About one-fifth of patients with differentiated thyroid cancer underwent PET imaging, and results of PET scans changed management of differentiated thyroid cancer in about 30% of those patients, according to recent study findings published in Thyroid.
“The rising incidence of low-risk thyroid cancer is changing treatment paradigms,” the researchers wrote. “Interestingly, management is being driven by risk assessment, and a ‘one size fits all’ approach to thyroid cancer treatment is no longer recommended. The same should be true for posttreatment surveillance. The choice of imaging modality should be tailored toward the patient’s risk, the clinical suspicion for recurrent or persistent disease, and the serum thyroglobulin.”
Jaime L. Wiebel, MD, of the University of Michigan, and colleagues evaluated 585 patients with differentiated thyroid cancer who underwent surgery from 2006 to 2011 to determine the rate of utilization of and the indications for PET scans and changes in management based on results. Median follow-up was 5 years.
Jaime L. Wiebel
At least one PET scan was performed on 19% of patients for a total of 200 PET scans. One PET scan was performed on 54.1% of patients, 25.2% had two, 10.8% had three, 6.3% had four, 2.7% had five and 0.9% had more than five scans.
Follow-up of a previous scan was the most common indication for PET scan (28.4%), followed by elevated thyroglobulin and negative radioactive iodine (26%), evaluation of extent of disease (16.5%), evaluation of an abnormality on another imaging test (11%), rising thyroglobulin (9%), positive thyroglobulin antibodies (6.5%), unknown indications (1.5%) and other indications (1%).
Sixty-two percent of PET scans were positive.
Observation was the most common management strategy based on a PET scan (55%), followed by surgery (33%), chemotherapy or radiation (11.5%) and palliative care (0.5%). Management was changed in 29.5% of cases after the scan.

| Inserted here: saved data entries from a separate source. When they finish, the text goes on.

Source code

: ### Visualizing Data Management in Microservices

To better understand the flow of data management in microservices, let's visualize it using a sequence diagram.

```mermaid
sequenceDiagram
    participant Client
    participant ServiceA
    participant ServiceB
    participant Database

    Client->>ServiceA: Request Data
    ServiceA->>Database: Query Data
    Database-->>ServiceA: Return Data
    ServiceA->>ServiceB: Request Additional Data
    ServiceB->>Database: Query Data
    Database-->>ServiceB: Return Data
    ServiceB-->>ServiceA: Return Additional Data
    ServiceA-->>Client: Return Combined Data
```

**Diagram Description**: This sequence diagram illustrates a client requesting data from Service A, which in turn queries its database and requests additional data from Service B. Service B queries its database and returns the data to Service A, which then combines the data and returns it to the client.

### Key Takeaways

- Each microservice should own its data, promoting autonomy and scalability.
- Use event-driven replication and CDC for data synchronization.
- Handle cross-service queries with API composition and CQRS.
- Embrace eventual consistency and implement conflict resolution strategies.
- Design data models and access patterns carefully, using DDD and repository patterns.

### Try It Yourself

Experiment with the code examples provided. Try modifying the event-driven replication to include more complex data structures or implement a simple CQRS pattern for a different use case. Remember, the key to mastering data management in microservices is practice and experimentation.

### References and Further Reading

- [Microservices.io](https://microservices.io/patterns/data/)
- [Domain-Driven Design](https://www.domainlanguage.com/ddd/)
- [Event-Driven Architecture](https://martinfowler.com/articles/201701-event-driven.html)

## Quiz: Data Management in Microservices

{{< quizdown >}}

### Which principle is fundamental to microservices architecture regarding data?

“The present study suggests that the PET scan is most helpful in patients with higher thyroglobulin levels in the setting of a negative radioiodine scan or when evaluating a rising thyroglobulin and that routine follow-up of a previous scan is least likely to change management,” the researchers wrote. “In addition, attention should be paid to cost-effectiveness and radiation exposure. Future research needs to investigate whether use of an imaging modality can affect patient morbidity and mortality, rather than simply identifying recurrent or persistent thyroid cancer.” – by Amber Cox
The researchers report no relevant financial disclosures.